The cystic fibrosis transmembrane conductance regulator (CFTR) is a significant modulator of cerebrovascular reactivity; the loss of CFTR function enhances myogenic vasoconstriction.
Heart failure and subarachnoid hemorrhage downregulate cerebrovascular CFTR protein expression; this leads to enhanced cerebral artery vasoconstriction, reduced cerebral perfusion, neuronal injury, and ultimately, neurologic deficits.
CFTR therapeutics that maintain CFTR expression normalize the perfusion deficits, reduce neuronal injury, and improve neurologic function in these pathological settings.

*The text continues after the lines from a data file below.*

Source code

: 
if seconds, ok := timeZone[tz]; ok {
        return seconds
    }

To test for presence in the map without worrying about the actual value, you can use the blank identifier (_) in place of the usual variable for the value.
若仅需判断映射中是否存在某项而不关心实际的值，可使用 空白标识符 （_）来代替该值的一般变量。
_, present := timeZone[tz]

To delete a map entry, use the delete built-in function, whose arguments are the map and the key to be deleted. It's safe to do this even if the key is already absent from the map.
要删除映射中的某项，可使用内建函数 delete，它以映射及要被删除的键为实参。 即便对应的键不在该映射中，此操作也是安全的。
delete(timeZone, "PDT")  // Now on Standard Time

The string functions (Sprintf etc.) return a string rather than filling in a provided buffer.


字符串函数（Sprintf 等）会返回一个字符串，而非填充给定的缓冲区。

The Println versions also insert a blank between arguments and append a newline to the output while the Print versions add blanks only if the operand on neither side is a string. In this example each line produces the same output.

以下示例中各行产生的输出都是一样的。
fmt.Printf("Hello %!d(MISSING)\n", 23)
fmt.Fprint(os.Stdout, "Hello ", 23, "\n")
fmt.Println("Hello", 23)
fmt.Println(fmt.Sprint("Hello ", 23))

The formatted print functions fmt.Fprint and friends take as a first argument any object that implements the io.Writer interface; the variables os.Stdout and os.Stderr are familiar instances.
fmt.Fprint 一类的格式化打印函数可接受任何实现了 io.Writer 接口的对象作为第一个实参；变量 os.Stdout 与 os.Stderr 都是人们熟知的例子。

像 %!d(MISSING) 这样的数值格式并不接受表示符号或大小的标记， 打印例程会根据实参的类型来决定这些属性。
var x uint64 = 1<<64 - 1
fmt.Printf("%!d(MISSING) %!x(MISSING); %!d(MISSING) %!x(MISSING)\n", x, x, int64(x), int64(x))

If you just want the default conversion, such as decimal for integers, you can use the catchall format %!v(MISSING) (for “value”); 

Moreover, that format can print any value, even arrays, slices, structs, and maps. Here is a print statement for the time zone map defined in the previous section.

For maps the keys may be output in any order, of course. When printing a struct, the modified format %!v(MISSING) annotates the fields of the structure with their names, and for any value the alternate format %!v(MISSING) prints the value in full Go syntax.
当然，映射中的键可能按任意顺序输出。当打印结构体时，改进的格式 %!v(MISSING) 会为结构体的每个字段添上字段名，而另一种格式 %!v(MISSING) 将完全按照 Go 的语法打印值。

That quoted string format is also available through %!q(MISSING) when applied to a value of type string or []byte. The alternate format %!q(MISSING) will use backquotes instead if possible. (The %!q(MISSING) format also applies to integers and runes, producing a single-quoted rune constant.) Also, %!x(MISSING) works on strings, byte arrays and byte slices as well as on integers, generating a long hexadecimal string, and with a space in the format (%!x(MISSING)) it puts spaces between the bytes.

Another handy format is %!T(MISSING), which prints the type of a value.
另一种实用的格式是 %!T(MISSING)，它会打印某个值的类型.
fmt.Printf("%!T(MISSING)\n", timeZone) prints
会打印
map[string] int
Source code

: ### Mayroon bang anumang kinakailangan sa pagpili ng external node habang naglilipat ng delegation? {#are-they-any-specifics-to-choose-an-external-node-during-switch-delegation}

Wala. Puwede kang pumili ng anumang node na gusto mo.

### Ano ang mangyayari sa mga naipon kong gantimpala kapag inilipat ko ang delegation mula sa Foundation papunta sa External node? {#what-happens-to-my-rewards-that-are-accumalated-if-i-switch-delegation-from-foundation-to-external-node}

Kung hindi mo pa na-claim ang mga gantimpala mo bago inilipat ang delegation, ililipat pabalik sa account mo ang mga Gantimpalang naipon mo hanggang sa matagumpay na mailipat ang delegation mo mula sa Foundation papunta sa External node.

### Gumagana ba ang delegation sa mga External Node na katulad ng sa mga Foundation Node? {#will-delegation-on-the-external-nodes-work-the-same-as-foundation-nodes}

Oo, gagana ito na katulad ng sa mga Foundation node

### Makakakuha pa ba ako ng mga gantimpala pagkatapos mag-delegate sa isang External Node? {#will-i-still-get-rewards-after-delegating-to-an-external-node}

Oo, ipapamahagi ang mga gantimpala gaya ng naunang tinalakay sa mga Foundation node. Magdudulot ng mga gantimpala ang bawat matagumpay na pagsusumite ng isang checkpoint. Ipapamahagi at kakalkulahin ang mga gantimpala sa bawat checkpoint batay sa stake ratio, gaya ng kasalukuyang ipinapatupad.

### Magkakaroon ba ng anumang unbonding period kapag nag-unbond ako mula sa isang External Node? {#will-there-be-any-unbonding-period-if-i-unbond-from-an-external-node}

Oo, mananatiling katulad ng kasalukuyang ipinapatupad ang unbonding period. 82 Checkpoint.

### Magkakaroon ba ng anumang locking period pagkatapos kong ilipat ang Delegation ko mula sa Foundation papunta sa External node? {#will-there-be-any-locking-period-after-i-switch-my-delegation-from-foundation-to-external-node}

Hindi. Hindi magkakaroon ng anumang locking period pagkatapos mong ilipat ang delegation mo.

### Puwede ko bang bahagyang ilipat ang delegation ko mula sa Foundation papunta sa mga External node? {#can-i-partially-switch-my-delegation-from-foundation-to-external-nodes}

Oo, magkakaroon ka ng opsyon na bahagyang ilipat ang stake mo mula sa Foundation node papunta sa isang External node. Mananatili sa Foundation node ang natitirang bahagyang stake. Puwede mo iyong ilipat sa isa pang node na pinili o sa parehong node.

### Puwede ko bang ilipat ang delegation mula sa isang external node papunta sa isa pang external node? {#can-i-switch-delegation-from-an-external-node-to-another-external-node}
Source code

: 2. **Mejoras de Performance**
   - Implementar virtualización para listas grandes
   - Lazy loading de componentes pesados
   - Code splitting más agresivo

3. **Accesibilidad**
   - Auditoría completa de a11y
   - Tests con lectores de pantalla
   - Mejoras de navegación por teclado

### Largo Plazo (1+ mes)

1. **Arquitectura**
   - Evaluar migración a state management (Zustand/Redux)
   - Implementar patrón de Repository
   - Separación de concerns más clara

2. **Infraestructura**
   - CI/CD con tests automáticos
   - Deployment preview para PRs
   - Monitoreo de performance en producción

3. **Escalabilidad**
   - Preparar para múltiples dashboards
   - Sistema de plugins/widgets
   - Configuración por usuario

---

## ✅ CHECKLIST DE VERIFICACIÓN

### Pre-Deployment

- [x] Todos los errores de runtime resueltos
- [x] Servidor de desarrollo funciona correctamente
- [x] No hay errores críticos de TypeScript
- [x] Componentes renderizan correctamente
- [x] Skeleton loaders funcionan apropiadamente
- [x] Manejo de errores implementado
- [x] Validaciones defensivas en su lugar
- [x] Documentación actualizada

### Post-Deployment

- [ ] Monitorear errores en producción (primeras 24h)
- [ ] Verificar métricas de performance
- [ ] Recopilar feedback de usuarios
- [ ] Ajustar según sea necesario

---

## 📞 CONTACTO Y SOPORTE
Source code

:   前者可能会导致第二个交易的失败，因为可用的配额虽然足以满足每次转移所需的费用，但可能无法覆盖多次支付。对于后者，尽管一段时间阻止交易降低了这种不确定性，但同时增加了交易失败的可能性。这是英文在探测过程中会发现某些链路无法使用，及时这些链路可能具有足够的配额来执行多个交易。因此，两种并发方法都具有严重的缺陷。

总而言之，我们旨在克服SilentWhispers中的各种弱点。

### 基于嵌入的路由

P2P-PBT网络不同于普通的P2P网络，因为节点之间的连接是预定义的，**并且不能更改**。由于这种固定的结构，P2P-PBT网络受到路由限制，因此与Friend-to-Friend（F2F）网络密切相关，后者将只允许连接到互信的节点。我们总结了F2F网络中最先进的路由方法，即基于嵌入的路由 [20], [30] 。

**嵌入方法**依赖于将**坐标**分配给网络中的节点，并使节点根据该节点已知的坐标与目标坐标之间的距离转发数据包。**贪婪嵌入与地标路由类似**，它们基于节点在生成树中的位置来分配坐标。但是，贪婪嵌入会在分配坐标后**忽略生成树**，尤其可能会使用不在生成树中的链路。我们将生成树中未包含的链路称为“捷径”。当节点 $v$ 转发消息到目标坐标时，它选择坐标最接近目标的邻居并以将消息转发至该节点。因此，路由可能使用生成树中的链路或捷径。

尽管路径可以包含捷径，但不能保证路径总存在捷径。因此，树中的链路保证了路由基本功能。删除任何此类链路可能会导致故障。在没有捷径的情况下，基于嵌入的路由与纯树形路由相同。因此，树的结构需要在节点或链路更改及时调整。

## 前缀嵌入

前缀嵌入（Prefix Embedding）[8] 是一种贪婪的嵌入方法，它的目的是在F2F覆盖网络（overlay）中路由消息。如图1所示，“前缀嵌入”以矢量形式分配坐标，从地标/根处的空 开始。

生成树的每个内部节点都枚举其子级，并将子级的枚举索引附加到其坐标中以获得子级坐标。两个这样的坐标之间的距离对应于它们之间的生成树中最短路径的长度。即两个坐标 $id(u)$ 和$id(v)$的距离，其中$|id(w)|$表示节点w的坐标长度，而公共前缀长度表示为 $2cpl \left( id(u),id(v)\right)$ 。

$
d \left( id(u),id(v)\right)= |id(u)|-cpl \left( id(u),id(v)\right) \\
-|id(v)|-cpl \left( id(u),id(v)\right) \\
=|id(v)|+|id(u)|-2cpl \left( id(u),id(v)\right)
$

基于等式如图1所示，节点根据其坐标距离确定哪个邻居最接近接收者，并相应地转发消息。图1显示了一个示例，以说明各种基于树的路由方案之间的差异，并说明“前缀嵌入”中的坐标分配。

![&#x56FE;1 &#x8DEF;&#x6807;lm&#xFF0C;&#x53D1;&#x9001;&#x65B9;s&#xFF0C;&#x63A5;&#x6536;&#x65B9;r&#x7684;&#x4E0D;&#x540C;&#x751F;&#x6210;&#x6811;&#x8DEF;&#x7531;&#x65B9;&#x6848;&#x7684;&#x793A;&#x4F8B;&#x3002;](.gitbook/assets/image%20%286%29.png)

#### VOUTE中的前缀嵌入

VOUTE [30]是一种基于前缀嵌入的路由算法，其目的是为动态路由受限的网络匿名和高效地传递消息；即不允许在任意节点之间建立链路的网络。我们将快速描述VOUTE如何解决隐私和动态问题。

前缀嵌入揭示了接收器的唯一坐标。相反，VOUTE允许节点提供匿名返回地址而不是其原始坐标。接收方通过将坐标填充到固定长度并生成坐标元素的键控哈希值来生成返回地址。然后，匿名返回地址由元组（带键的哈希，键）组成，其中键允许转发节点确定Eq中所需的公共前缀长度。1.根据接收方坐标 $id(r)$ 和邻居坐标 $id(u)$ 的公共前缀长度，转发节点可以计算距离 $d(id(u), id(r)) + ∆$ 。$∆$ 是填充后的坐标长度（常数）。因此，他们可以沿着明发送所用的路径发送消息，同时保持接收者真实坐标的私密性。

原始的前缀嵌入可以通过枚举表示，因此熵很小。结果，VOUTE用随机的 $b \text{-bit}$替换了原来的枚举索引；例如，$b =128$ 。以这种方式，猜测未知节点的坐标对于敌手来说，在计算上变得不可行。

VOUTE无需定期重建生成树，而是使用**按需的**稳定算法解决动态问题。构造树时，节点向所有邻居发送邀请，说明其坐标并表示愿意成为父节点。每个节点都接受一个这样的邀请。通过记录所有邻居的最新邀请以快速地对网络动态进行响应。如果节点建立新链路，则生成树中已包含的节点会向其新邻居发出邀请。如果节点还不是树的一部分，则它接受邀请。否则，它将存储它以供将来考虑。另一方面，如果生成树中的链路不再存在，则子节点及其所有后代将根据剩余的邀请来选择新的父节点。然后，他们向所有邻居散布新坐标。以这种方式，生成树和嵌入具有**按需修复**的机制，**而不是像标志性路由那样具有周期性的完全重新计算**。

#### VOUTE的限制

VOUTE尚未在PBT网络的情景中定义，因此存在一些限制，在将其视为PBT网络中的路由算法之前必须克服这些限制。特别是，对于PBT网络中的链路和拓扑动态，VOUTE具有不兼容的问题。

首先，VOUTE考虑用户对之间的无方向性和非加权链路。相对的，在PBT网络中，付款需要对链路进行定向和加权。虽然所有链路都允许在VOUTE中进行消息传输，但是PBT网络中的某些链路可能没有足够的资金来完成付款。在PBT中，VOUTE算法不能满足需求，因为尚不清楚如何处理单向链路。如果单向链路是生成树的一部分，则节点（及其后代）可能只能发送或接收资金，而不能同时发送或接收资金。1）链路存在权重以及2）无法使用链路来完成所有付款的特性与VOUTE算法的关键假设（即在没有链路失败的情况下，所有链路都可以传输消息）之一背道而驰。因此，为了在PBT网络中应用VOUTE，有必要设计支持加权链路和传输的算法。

Heart failure (HF) and subarachnoid hemorrhage (SAH) chronically reduce cerebral perfusion, which negatively affects clinical outcome. This work demonstrates a strong relationship between cerebral artery cystic fibrosis transmembrane conductance regulator (CFTR) expression and altered cerebrovascular reactivity in HF and SAH. In HF and SAH, CFTR corrector compounds (C18 or lumacaftor) normalize pathological alterations in cerebral artery CFTR expression, vascular reactivity, and cerebral perfusion, without affecting systemic hemodynamic parameters. This normalization correlates with reduced neuronal injury. Therefore, CFTR therapeutics have emerged as valuable clinical tools to manage cerebrovascular dysfunction, impaired cerebral perfusion, and neuronal injury.